**Work task**
Whenever a line below mentions the word "where", that line should be copied.

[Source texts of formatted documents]
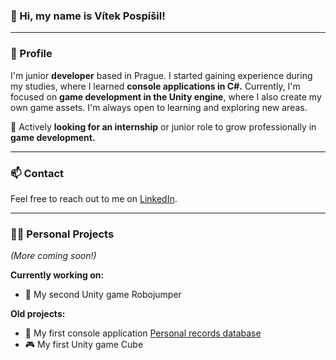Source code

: ### 👋 Hi, my name is Vítek Pospíšil!

---

### 👾 Profile
I'm junior **developer** based in Prague. 
I started gaining experience during my studies, where I learned **console applications in C#.** Currently, I'm focused on **game development in the Unity engine**, where I also create my own game assets. I'm always open to learning and exploring new areas.  

🎯 Actively **looking for an internship** or junior role to grow professionally in **game development.**

---

### 📫 Contact
Feel free to reach out to me on [LinkedIn](https://www.linkedin.com/in/vítek-pospíšil-091b41370).

---

### 👨‍💻 Personal Projects
*(More coming soon!)*

**Currently working on:**
- 🤖 My second Unity game Robojumper

**Old projects:**
- 🦾 My first console application [Personal records database](https://github.com/pospisilvitek/personal-records-database) 
- 🎮 My first Unity game Cube

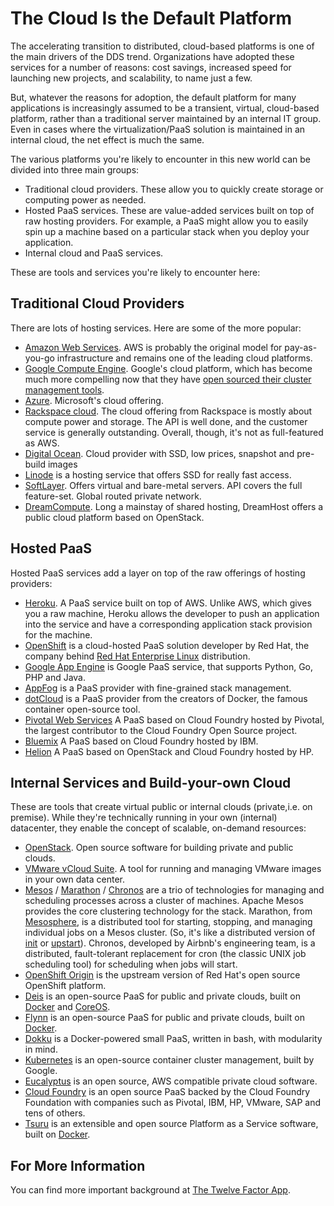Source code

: # The Cloud Is the Default Platform

<span class="drop fa fa-cloud fa-5x pull-left fa-border"></span>

The accelerating transition to distributed, cloud-based platforms is one of the main drivers of the DDS trend. Organizations have adopted these services for a number of reasons: cost savings, increased speed for launching new projects, and scalability, to name just a few.

But, whatever the reasons for adoption, the default platform for many applications is increasingly assumed to be a transient, virtual, cloud-based platform, rather than a traditional server maintained by an internal IT group. Even in cases where the virtualization/PaaS solution is maintained in an internal cloud, the net effect is much the same.

The various platforms you're likely to encounter in this new world can be divided into three main groups:

* Traditional cloud providers. These allow you to quickly create storage or computing power as needed.
* Hosted PaaS services.  These are value-added services built on top of raw hosting providers. For example, a PaaS might allow you to easily spin up a machine based on a particular stack when you deploy your application.
* Internal cloud and PaaS services.


These are tools and services you're likely to encounter here:

## Traditional Cloud Providers

There are lots of hosting services. Here are some of the more popular:

* [Amazon Web Services](http://aws.amazon.com/).  AWS is probably the original model for pay-as-you-go infrastructure and remains one of the leading cloud platforms.
* [Google Compute Engine](https://cloud.google.com/products/compute-engine/).  Google's cloud platform, which has become much more compelling now that they have [open sourced their cluster management tools](http://googlecloudplatform.blogspot.com/2014/06/an-update-on-container-support-on-google-cloud-platform.html).
* [Azure](http://www.windowsazure.com/). Microsoft's cloud offering.
* [Rackspace cloud](https://mycloud.rackspace.com/). The cloud offering from Rackspace is mostly about compute power and storage. The API is well done, and the customer service is generally outstanding. Overall, though, it's not as full-featured as AWS.
* [Digital Ocean](https://www.digitalocean.com/). Cloud provider with SSD, low prices, snapshot and pre-build images
* [Linode](https://www.linode.com/) is a hosting service that offers SSD for really fast access.
* [SoftLayer](http://www.softlayer.com/). Offers virtual and bare-metal servers. API covers the full feature-set. Global routed private network.
* [DreamCompute](https://www.dreamhost.com/cloud/).  Long a mainstay of shared hosting, DreamHost offers a public cloud platform based on OpenStack.

## Hosted PaaS

Hosted PaaS services add a layer on top of the raw offerings of hosting providers:

* [Heroku](https://www.heroku.com/).  A PaaS service built on top of AWS. Unlike AWS, which gives you a raw machine, Heroku allows the developer to push an application into the service and have a corresponding application stack provision for the machine.
* [OpenShift](https://www.openshift.com/) is a cloud-hosted PaaS solution developer by Red Hat, the company behind [Red Hat Enterprise Linux](http://www.redhat.com/products/enterprise-linux/) distribution.
* [Google App Engine](https://cloud.google.com/appengine/) is Google PaaS service, that supports Python, Go, PHP and Java.
* [AppFog](https://www.appfog.com/) is a PaaS provider with fine-grained stack management.
* [dotCloud](https://www.dotcloud.com/) is a PaaS provider from the creators of Docker, the famous container open-source tool.
* [Pivotal Web Services](http://run.pivotal.io) A PaaS based on Cloud Foundry hosted by Pivotal, the largest contributor to the Cloud Foundry Open Source project.
* [Bluemix](https://bluemix.net/) A PaaS based on Cloud Foundry hosted by IBM.
* [Helion](http://www8.hp.com/us/en/cloud/helion-overview.html) A PaaS based on OpenStack and Cloud Foundry hosted by HP.

## Internal Services and Build-your-own Cloud

These are tools that create virtual public or internal clouds (private,i.e. on premise). While they're technically running in your own (internal) datacenter, they enable the concept of scalable, on-demand resources:

* [OpenStack](https://www.openstack.org/).  Open source software for building private and public clouds.
* [VMware vCloud Suite](http://www.vmware.com/products/vcloud-suite/).  A tool for running and managing VMware images in your own data center.
* [Mesos](http://mesos.apache.org/) / [Marathon](https://github.com/mesosphere/marathon) / [Chronos](https://github.com/airbnb/chronos) are a trio of technologies for managing and scheduling processes across a cluster of machines. Apache Mesos provides the core clustering technology for the stack. Marathon, from [Mesosphere](http://mesosphere.io/), is a distributed tool for starting, stopping, and managing individual jobs on a Mesos cluster. (So, it's like a distributed version of [init](http://en.wikipedia.org/wiki/Init) or [upstart](http://upstart.ubuntu.com/)). Chronos, developed by Airbnb's engineering team, is a distributed, fault-tolerant replacement for cron (the classic UNIX job scheduling tool) for scheduling when jobs will start.
* [OpenShift Origin](https://openshift.github.io/) is the upstream version of Red Hat's open source OpenShift platform.
* [Deis](http://deis.io/) is an open-source PaaS for public and private clouds, built on [Docker](https://www.docker.com/) and [CoreOS](https://coreos.com/).
* [Flynn](https://flynn.io/) is an open-source PaaS for public and private clouds, built on [Docker](https://www.docker.com/).
* [Dokku](https://github.com/progrium/dokku) is a Docker-powered small PaaS, written in bash, with modularity in mind.
* [Kubernetes](https://github.com/googlecloudplatform/kubernetes) is an open-source container cluster management, built by Google.
* [Eucalyptus](https://www.eucalyptus.com) is an open source, AWS compatible private cloud software.
* [Cloud Foundry](http://www.cloudfoundry.org) is an open source PaaS backed by the Cloud Foundry Foundation with companies such as Pivotal, IBM, HP, VMware, SAP and tens of others.
* [Tsuru](https://tsuru.io/) is an extensible and open source Platform as a Service software, built on [Docker](https://www.docker.com/).

## For More Information

You can find more important background at [The Twelve Factor App](http://12factor.net/).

**Exercise output**
I started gaining experience during my studies, where I learned **console applications in C#.** Currently, I'm focused on **game development in the Unity engine**, where I also create my own game assets. I'm always open to learning and exploring new areas.  
But, whatever the reasons for adoption, the default platform for many applications is increasingly assumed to be a transient, virtual, cloud-based platform, rather than a traditional server maintained by an internal IT group. Even in cases where the virtualization/PaaS solution is maintained in an internal cloud, the net effect is much the same.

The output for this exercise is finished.